The Hallie Ford Museum of Art has another textile fragment in its collection featuring a less stylized dancer. The museum received this textile fragment as a gift from A. Dean McKenzie, but is serves as a useful comparison for the textile fragments from the Arthur M. Sackler Foundation. Like the more stylized dancing figures in the Arthur M. Sackler Foundation donation, this dancing figure is dark and stands with one foot forward, another foot back, one arm up, and the other arm down. Damage to the textile has destroyed the figure’s head and torso, but its posture is still apparent. The rabbit and vegetal motif below and to the sides of the dancer may serve the same purpose as the instruments on the stylized Arthur M. Sackler Foundation textile fragments, indicating that this dancer is associated with Bacchus.

REFERENCES

Du Bourguet, Pierre M. Art of the Copts. New York: Crown Publishers, Inc., 1967.
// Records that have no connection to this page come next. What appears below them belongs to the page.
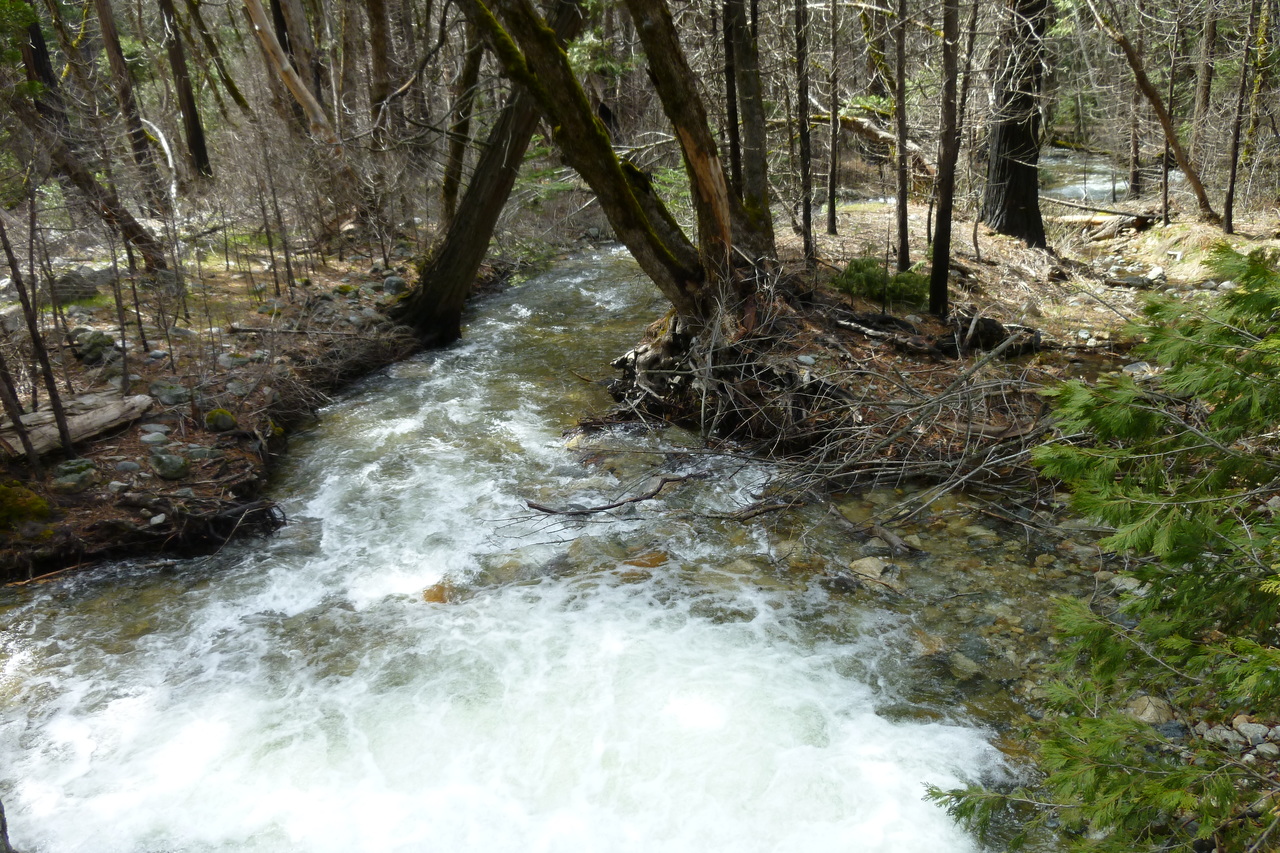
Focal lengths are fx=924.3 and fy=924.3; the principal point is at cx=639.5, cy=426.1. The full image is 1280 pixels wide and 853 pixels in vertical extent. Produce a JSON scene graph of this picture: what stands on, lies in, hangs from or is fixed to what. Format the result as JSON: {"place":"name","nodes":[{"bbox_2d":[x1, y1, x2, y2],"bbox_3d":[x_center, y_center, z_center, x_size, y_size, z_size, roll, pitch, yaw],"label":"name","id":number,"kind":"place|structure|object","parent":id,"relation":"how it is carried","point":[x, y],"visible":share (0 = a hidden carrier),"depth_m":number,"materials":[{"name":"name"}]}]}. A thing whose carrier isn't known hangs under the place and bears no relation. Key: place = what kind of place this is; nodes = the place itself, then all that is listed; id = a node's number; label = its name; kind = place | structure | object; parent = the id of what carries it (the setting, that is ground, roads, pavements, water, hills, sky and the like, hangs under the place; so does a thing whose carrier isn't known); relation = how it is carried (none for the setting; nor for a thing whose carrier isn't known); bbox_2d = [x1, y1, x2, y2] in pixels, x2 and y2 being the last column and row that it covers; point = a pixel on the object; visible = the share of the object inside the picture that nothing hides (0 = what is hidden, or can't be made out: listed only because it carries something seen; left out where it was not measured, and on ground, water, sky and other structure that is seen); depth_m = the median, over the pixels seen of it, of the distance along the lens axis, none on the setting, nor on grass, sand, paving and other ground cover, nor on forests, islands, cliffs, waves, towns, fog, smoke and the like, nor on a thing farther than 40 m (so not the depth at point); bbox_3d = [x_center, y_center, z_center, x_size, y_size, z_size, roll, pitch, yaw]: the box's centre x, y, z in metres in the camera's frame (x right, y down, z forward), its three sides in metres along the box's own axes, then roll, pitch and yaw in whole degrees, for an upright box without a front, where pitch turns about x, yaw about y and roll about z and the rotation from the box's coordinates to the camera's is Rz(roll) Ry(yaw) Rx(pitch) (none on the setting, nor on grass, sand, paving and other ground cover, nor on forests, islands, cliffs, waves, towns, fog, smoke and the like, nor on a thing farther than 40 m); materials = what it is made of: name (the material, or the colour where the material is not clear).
{"place":"outdoors","nodes":[
{"label":"outdoors","id":0,"kind":"place"},
{"bbox_2d":[0,219,457,577],"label":"left bank","id":1,"kind":"structure","parent":0,"point":[134,441],"materials":[{"name":"brown soil"}]},
{"bbox_2d":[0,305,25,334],"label":"rock","id":2,"kind":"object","parent":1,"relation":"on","point":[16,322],"visible":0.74,"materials":[{"name":"grey stone"}]},
{"bbox_2d":[0,481,50,528],"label":"mossy rock","id":3,"kind":"object","parent":1,"relation":"on","point":[36,501],"visible":0.88,"depth_m":6.27,"materials":[{"name":"green plant"}]},
{"bbox_2d":[0,193,76,461],"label":"tree","id":4,"kind":"object","parent":1,"relation":"on","point":[33,331],"visible":0.99,"depth_m":6.85,"materials":[{"name":"brown plant"}]},
{"bbox_2d":[12,1,66,126],"bbox_3d":[-8.750,-6.602,12.689,1.069,6.808,1.078,15,25,37],"label":"tree","id":5,"kind":"object","parent":1,"relation":"on","point":[36,31],"visible":0.54,"depth_m":13.06,"materials":[{"name":"brown plant"}]},
{"bbox_2d":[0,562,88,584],"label":"fallen branch","id":6,"kind":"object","parent":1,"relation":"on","point":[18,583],"visible":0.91,"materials":[{"name":"brown wood"}]},
{"bbox_2d":[53,458,95,491],"bbox_3d":[-4.079,0.349,6.635,0.305,0.204,0.308,12,23,32],"label":"rock","id":7,"kind":"object","parent":1,"relation":"on","point":[71,478],"visible":0.86,"depth_m":6.57,"materials":[{"name":"stone"}]},
{"bbox_2d":[0,390,153,458],"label":"fallen log","id":8,"kind":"object","parent":1,"relation":"on","point":[91,414],"visible":0.88,"depth_m":7.16,"materials":[{"name":"wood"}]},
{"bbox_2d":[49,264,115,303],"bbox_3d":[-6.562,-1.658,10.810,0.745,0.425,0.779,12,23,31],"label":"rock","id":9,"kind":"object","parent":1,"relation":"on","point":[93,279],"visible":0.68,"depth_m":10.58,"materials":[{"name":"grey stone"}]},
{"bbox_2d":[4,95,172,274],"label":"leaning tree trunk","id":10,"kind":"object","parent":1,"relation":"on","point":[156,259],"visible":0.93,"materials":[{"name":"brown wood"}]},
{"bbox_2d":[70,326,115,363],"bbox_3d":[-5.337,-0.790,8.995,0.430,0.328,0.412,13,24,33],"label":"rock","id":11,"kind":"object","parent":1,"relation":"on","point":[88,349],"visible":0.8,"depth_m":8.88,"materials":[{"name":"grey stone"}]},
{"bbox_2d":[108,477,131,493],"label":"rock","id":12,"kind":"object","parent":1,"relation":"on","point":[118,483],"visible":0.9,"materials":[{"name":"grey stone"}]},
{"bbox_2d":[114,459,141,473],"bbox_3d":[-3.838,0.311,6.924,0.205,0.127,0.205,11,23,29],"label":"rock","id":13,"kind":"object","parent":1,"relation":"on","point":[131,466],"visible":0.95,"depth_m":6.87,"materials":[{"name":"grey stone"}]},
{"bbox_2d":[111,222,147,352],"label":"sapling","id":14,"kind":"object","parent":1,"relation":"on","point":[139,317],"visible":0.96,"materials":[{"name":"brown wood"}]},
{"bbox_2d":[93,0,166,204],"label":"tree","id":15,"kind":"object","parent":1,"relation":"on","point":[106,36],"visible":0.97,"depth_m":14.51,"materials":[{"name":"brown wood"}]},
{"bbox_2d":[139,430,168,445],"bbox_3d":[-3.878,0.091,7.360,0.242,0.125,0.241,13,24,34],"label":"rock","id":16,"kind":"object","parent":1,"relation":"on","point":[156,433],"visible":0.96,"depth_m":7.31,"materials":[{"name":"grey stone"}]},
{"bbox_2d":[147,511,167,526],"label":"rock","id":17,"kind":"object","parent":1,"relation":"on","point":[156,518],"visible":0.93,"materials":[{"name":"grey stone"}]},
{"bbox_2d":[140,117,179,204],"bbox_3d":[-7.839,-4.176,15.066,0.992,1.542,0.645,13,24,33],"label":"fallen branch","id":18,"kind":"object","parent":1,"relation":"on","point":[159,133],"visible":0.7,"depth_m":14.85,"materials":[{"name":"wood"}]},
{"bbox_2d":[151,452,187,479],"bbox_3d":[-3.545,0.281,6.964,0.279,0.190,0.271,13,24,34],"label":"rock","id":19,"kind":"object","parent":1,"relation":"on","point":[171,468],"visible":0.98,"depth_m":6.89,"materials":[{"name":"grey stone"}]},
{"bbox_2d":[150,381,189,405],"bbox_3d":[-4.154,-0.286,8.158,0.327,0.202,0.330,13,24,34],"label":"rock","id":20,"kind":"object","parent":1,"relation":"on","point":[171,401],"visible":0.95,"depth_m":8.08,"materials":[{"name":"grey stone"}]},
{"bbox_2d":[158,0,211,183],"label":"tree","id":21,"kind":"object","parent":1,"relation":"on","point":[196,140],"visible":0.98,"depth_m":16.75,"materials":[{"name":"brown wood"}]},
{"bbox_2d":[182,444,211,460],"bbox_3d":[-3.501,0.213,7.274,0.240,0.151,0.246,15,25,37],"label":"rock","id":22,"kind":"object","parent":1,"relation":"on","point":[194,453],"visible":0.95,"depth_m":7.21,"materials":[{"name":"grey stone"}]},
{"bbox_2d":[122,492,284,549],"bbox_3d":[-3.149,0.669,6.673,1.157,0.351,0.754,-1,20,0],"label":"roots","id":23,"kind":"object","parent":1,"relation":"on","point":[234,516],"visible":0.92,"depth_m":6.63,"materials":[{"name":"brown wood"}]},
{"bbox_2d":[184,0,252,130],"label":"tree","id":24,"kind":"object","parent":1,"relation":"on","point":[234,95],"visible":0.98,"depth_m":16.94,"materials":[{"name":"brown wood"}]},
{"bbox_2d":[205,408,236,431],"bbox_3d":[-3.554,-0.066,7.822,0.265,0.195,0.261,15,25,38],"label":"rock","id":25,"kind":"object","parent":1,"relation":"on","point":[226,416],"visible":0.97,"depth_m":7.75,"materials":[{"name":"green stone"}]},
{"bbox_2d":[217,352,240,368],"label":"rock","id":26,"kind":"object","parent":1,"relation":"on","point":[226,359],"visible":0.87,"depth_m":8.93,"materials":[{"name":"grey stone"}]},
{"bbox_2d":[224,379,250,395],"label":"rock","id":27,"kind":"object","parent":1,"relation":"on","point":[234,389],"visible":0.94,"depth_m":8.40,"materials":[{"name":"grey stone"}]},
{"bbox_2d":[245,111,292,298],"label":"sapling","id":28,"kind":"object","parent":1,"relation":"on","point":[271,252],"visible":0.98,"depth_m":11.47,"materials":[{"name":"brown plant"}]},
{"bbox_2d":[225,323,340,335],"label":"fallen branch","id":29,"kind":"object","parent":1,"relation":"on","point":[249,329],"visible":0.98,"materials":[{"name":"grey wood"}]},
{"bbox_2d":[241,0,337,145],"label":"tree","id":30,"kind":"object","parent":1,"relation":"on","point":[266,38],"visible":0.86,"depth_m":13.61,"materials":[{"name":"brown wood"}]},
{"bbox_2d":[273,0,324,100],"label":"tree","id":31,"kind":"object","parent":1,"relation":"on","point":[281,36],"visible":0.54,"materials":[{"name":"brown wood"}]},
{"bbox_2d":[365,0,396,143],"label":"tree","id":32,"kind":"object","parent":1,"relation":"on","point":[376,31],"visible":0.85,"depth_m":15.15,"materials":[{"name":"brown wood"}]},
{"bbox_2d":[382,275,406,295],"bbox_3d":[-3.198,-1.827,12.036,0.351,0.287,0.347,14,24,35],"label":"rock","id":33,"kind":"object","parent":1,"relation":"on","point":[397,284],"visible":0.86,"depth_m":11.93,"materials":[{"name":"grey stone"}]},
{"bbox_2d":[436,17,484,224],"bbox_3d":[-2.444,-5.391,12.417,0.816,6.000,0.708,15,25,36],"label":"tree","id":34,"kind":"object","parent":1,"relation":"on","point":[452,172],"visible":0.64,"depth_m":12.75,"materials":[{"name":"plant"}]},
{"bbox_2d":[394,1,584,354],"bbox_3d":[-1.732,-4.378,9.766,4.188,7.562,4.792,15,25,37],"label":"leaning tree","id":35,"kind":"object","parent":1,"relation":"on","point":[424,292],"visible":0.8,"depth_m":10.36,"materials":[{"name":"plant"}]},
{"bbox_2d":[0,243,1092,850],"label":"river","id":36,"kind":"structure","parent":0,"point":[472,346],"materials":[{"name":"white liquid"}]},
{"bbox_2d":[422,581,455,603],"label":"rock","id":37,"kind":"object","parent":36,"relation":"in","point":[434,598],"visible":0.49,"depth_m":6.14,"materials":[{"name":"orange stone"}]},
{"bbox_2d":[522,474,692,518],"bbox_3d":[-0.211,0.546,7.179,1.492,0.219,0.289,-2,20,-3],"label":"fallen branch","id":38,"kind":"object","parent":36,"relation":"in","point":[602,508],"visible":0.99,"depth_m":7.12,"materials":[{"name":"brown wood"}]},
{"bbox_2d":[623,549,669,568],"bbox_3d":[0.042,0.973,6.601,0.404,0.178,0.395,13,24,33],"label":"rock","id":39,"kind":"object","parent":36,"relation":"in","point":[640,563],"visible":0.55,"depth_m":6.55,"materials":[{"name":"orange stone"}]},
{"bbox_2d":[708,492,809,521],"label":"fallen branch","id":40,"kind":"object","parent":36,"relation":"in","point":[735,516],"visible":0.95,"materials":[{"name":"brown wood"}]},
{"bbox_2d":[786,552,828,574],"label":"rock","id":41,"kind":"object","parent":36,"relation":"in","point":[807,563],"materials":[{"name":"brown stone"}]},
{"bbox_2d":[849,556,895,581],"bbox_3d":[1.541,0.946,6.144,0.351,0.162,0.339,16,26,39],"label":"rock","id":42,"kind":"object","parent":36,"relation":"in","point":[865,563],"visible":0.76,"depth_m":6.09,"materials":[{"name":"beige stone"}]},
{"bbox_2d":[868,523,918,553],"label":"branch","id":43,"kind":"object","parent":36,"relation":"in","point":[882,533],"visible":0.95,"depth_m":6.31,"materials":[{"name":"grey wood"}]},
{"bbox_2d":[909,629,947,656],"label":"rock","id":44,"kind":"object","parent":36,"relation":"in","point":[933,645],"visible":0.56,"depth_m":5.40,"materials":[{"name":"stone"}]},
{"bbox_2d":[947,651,983,679],"bbox_3d":[1.829,1.343,5.188,0.249,0.145,0.268,-17,26,-39],"label":"rock","id":45,"kind":"object","parent":36,"relation":"in","point":[960,660],"visible":0.72,"depth_m":5.14,"materials":[{"name":"grey stone"}]},
{"bbox_2d":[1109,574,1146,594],"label":"rock","id":46,"kind":"object","parent":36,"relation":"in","point":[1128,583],"visible":0.42,"depth_m":5.58,"materials":[{"name":"stone"}]},
{"bbox_2d":[600,192,1279,485],"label":"bank","id":47,"kind":"structure","parent":0,"point":[985,239],"materials":[{"name":"brown soil"}]},
{"bbox_2d":[456,0,719,324],"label":"leaning tree","id":48,"kind":"object","parent":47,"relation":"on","point":[617,180],"visible":0.95,"depth_m":7.49,"materials":[{"name":"plant"}]},
{"bbox_2d":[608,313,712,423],"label":"root ball","id":49,"kind":"object","parent":47,"relation":"on","point":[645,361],"visible":0.58,"depth_m":8.30,"materials":[{"name":"brown wood"}]},
{"bbox_2d":[623,1,771,288],"bbox_3d":[0.396,-3.898,7.358,2.627,5.639,2.120,-17,26,-39],"label":"tree","id":50,"kind":"object","parent":47,"relation":"on","point":[645,31],"visible":0.86,"depth_m":7.64,"materials":[{"name":"brown plant"}]},
{"bbox_2d":[721,0,742,192],"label":"tree","id":51,"kind":"object","parent":47,"relation":"on","point":[735,147],"visible":0.65,"depth_m":9.72,"materials":[{"name":"brown wood"}]},
{"bbox_2d":[723,0,775,241],"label":"tree","id":52,"kind":"object","parent":47,"relation":"on","point":[752,113],"visible":0.88,"depth_m":9.03,"materials":[{"name":"plant"}]},
{"bbox_2d":[794,0,814,258],"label":"tree","id":53,"kind":"object","parent":47,"relation":"on","point":[805,220],"visible":0.98,"depth_m":10.16,"materials":[{"name":"brown wood"}]},
{"bbox_2d":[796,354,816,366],"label":"rock","id":54,"kind":"object","parent":47,"relation":"on","point":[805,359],"visible":0.91,"depth_m":8.06,"materials":[{"name":"grey stone"}]},
{"bbox_2d":[555,272,1058,522],"bbox_3d":[1.499,-0.381,8.032,4.988,1.956,4.332,-1,20,0],"label":"brush pile","id":55,"kind":"object","parent":47,"relation":"on","point":[845,473],"visible":0.82,"depth_m":7.71,"materials":[{"name":"brown wood"}]},
{"bbox_2d":[825,0,840,238],"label":"tree","id":56,"kind":"object","parent":47,"relation":"on","point":[832,207],"visible":0.96,"depth_m":12.65,"materials":[{"name":"brown wood"}]},
{"bbox_2d":[815,107,933,179],"bbox_3d":[4.391,-5.578,18.319,3.578,1.645,1.459,14,25,36],"label":"fallen log","id":57,"kind":"object","parent":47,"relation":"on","point":[855,125],"visible":0.55,"depth_m":17.90,"materials":[{"name":"wood"}]},
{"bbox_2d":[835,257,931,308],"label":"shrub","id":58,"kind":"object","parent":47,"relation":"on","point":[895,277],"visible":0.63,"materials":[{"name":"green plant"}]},
{"bbox_2d":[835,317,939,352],"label":"fallen branch","id":59,"kind":"object","parent":47,"relation":"on","point":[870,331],"visible":0.95,"depth_m":8.52,"materials":[{"name":"grey wood"}]},
{"bbox_2d":[893,0,910,275],"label":"tree","id":60,"kind":"object","parent":47,"relation":"on","point":[900,150],"visible":0.98,"depth_m":10.16,"materials":[{"name":"brown wood"}]},
{"bbox_2d":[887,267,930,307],"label":"shrub","id":61,"kind":"object","parent":47,"relation":"on","point":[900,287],"visible":0.63,"depth_m":9.81,"materials":[{"name":"green plant"}]},
{"bbox_2d":[929,0,962,317],"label":"tree","id":62,"kind":"object","parent":47,"relation":"on","point":[945,180],"visible":0.98,"depth_m":8.60,"materials":[{"name":"brown wood"}]},
{"bbox_2d":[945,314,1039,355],"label":"log","id":63,"kind":"object","parent":47,"relation":"on","point":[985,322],"visible":0.7,"depth_m":8.65,"materials":[{"name":"wood"}]},
{"bbox_2d":[981,0,1049,244],"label":"tree","id":64,"kind":"object","parent":47,"relation":"on","point":[1013,170],"visible":0.94,"depth_m":11.74,"materials":[{"name":"brown wood"}]},
{"bbox_2d":[1055,201,1158,239],"bbox_3d":[7.236,-3.284,14.628,0.888,0.475,1.688,-14,24,-33],"label":"fallen log","id":65,"kind":"object","parent":47,"relation":"on","point":[1075,220],"visible":0.78,"depth_m":14.34,"materials":[{"name":"brown wood"}]},
{"bbox_2d":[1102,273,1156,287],"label":"rock","id":66,"kind":"object","parent":47,"relation":"on","point":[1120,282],"visible":0.96,"depth_m":10.87,"materials":[{"name":"grey stone"}]},
{"bbox_2d":[1125,8,1145,197],"bbox_3d":[10.066,-8.377,18.152,0.685,7.898,0.711,-1,20,0],"label":"tree","id":67,"kind":"object","parent":47,"relation":"on","point":[1135,152],"visible":0.79,"depth_m":18.82,"materials":[{"name":"brown wood"}]},
{"bbox_2d":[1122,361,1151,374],"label":"rock","id":68,"kind":"object","parent":47,"relation":"on","point":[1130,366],"visible":0.35,"depth_m":7.93,"materials":[{"name":"grey stone"}]},
{"bbox_2d":[1084,0,1219,225],"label":"leaning tree","id":69,"kind":"object","parent":47,"relation":"on","point":[1125,46],"visible":0.98,"depth_m":13.61,"materials":[{"name":"brown wood"}]},
{"bbox_2d":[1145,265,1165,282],"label":"rock","id":70,"kind":"object","parent":47,"relation":"on","point":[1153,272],"visible":0.85,"depth_m":11.32,"materials":[{"name":"stone"}]},
{"bbox_2d":[1158,0,1183,223],"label":"tree","id":71,"kind":"object","parent":47,"relation":"on","point":[1166,195],"visible":0.96,"depth_m":13.80,"materials":[{"name":"brown plant"}]},
{"bbox_2d":[1189,0,1219,172],"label":"tree","id":72,"kind":"object","parent":47,"relation":"on","point":[1203,98],"visible":0.9,"depth_m":15.96,"materials":[{"name":"brown wood"}]},
{"bbox_2d":[1222,0,1260,231],"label":"tree","id":73,"kind":"object","parent":47,"relation":"on","point":[1236,145],"visible":0.99,"depth_m":12.62,"materials":[{"name":"brown plant"}]},
{"bbox_2d":[1040,152,1155,206],"label":"water","id":74,"kind":"structure","parent":0,"point":[1110,185],"materials":[{"name":"liquid"}]},
{"label":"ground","id":75,"kind":"structure","parent":0},
{"bbox_2d":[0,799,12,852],"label":"rock","id":76,"kind":"object","parent":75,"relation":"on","point":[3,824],"visible":0.91,"depth_m":3.51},
{"bbox_2d":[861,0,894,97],"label":"tree","id":77,"kind":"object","parent":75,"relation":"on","point":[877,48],"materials":[{"name":"brown wood"}]},
{"bbox_2d":[925,240,1279,852],"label":"conifer tree","id":78,"kind":"object","parent":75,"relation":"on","point":[1248,279],"visible":0.99,"depth_m":3.01,"materials":[{"name":"green plant"}]},
{"bbox_2d":[1123,694,1174,724],"bbox_3d":[2.406,1.329,4.365,0.259,0.151,0.273,-16,25,-37],"label":"rock","id":79,"kind":"object","parent":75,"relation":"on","point":[1148,714],"visible":0.57,"depth_m":4.30,"materials":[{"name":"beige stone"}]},
{"bbox_2d":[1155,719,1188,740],"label":"rock","id":80,"kind":"object","parent":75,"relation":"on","point":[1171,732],"visible":0.56,"depth_m":3.99,"materials":[{"name":"grey stone"}]},
{"bbox_2d":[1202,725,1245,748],"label":"rock","id":81,"kind":"object","parent":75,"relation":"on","point":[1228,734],"visible":0.61,"depth_m":3.89,"materials":[{"name":"grey stone"}]},
{"bbox_2d":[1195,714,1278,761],"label":"rock pile","id":82,"kind":"object","parent":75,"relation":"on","point":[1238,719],"visible":0.6,"depth_m":3.89,"materials":[{"name":"grey stone"}]},
{"bbox_2d":[1231,718,1271,745],"bbox_3d":[2.614,1.298,3.916,0.168,0.097,0.168,-1,20,0],"label":"rock","id":83,"kind":"object","parent":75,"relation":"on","point":[1256,729],"visible":0.72,"depth_m":3.90,"materials":[{"name":"grey stone"}]},
{"bbox_2d":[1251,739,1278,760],"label":"rock","id":84,"kind":"object","parent":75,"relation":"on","point":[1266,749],"visible":0.84,"depth_m":3.73,"materials":[{"name":"grey stone"}]}
]}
Maguire, Eunice Dauterman. Weavings From Roman, Byzantine and Islamic Egypt: The Rich Life and the Dance. University of Illinois at Urbana-Champaign: Krannert Art Museum + Kinkead Pavilion, 1999.

Noever, Peter. Fragile Ramnants: Egyptian Textiles of Late Antiquity and Early Islam. Translated by Abigail Ryan-Prohaska. Los Angeles: Schindler House, 2005.